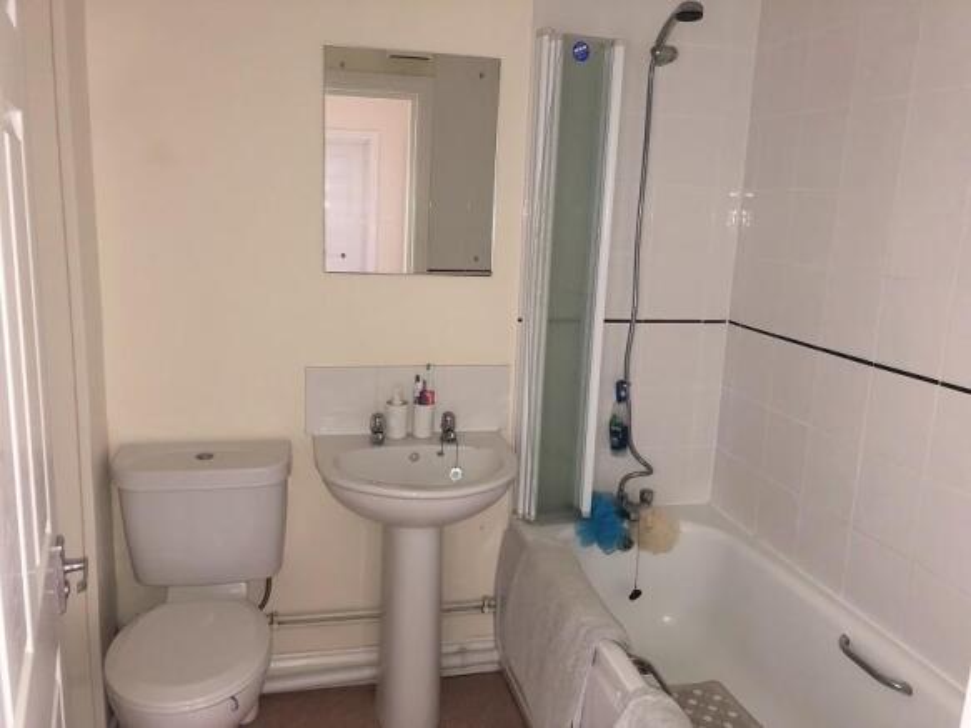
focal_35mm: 28
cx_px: 486
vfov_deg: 49.7
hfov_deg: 63.5
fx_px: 785
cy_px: 364
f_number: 1.8
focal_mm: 3.99
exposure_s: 1/6
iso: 80
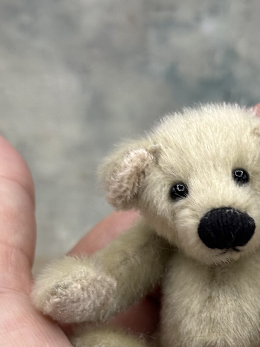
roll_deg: -3.3
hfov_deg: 16.1
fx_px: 911
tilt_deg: -28.4
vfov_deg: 21.1
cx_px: 213
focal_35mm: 91
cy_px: 303
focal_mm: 6.76
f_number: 1.78
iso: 50
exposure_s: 1/100
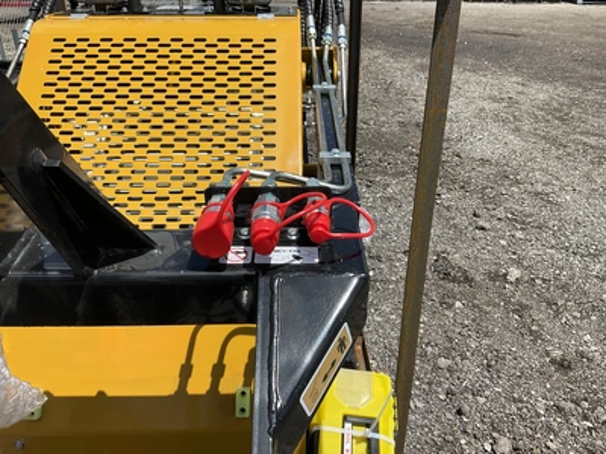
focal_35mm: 29
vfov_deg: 48.2
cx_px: 303
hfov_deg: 61.7
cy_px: 227
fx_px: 508
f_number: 1.8
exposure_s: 1/2141
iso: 25
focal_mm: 3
++++++++++
### What is required
Omit the pictures and please write out exactly the lines between the one containing "focal_mm: 3.99" and the last line of the entries, both included.

### Response box
focal_mm: 3.99
exposure_s: 1/6
iso: 80
roll_deg: -3.3
hfov_deg: 16.1
fx_px: 911
tilt_deg: -28.4
vfov_deg: 21.1
cx_px: 213
focal_35mm: 91
cy_px: 303
focal_mm: 6.76
f_number: 1.78
iso: 50
exposure_s: 1/100
focal_35mm: 29
vfov_deg: 48.2
cx_px: 303
hfov_deg: 61.7
cy_px: 227
fx_px: 508
f_number: 1.8
exposure_s: 1/2141
iso: 25
focal_mm: 3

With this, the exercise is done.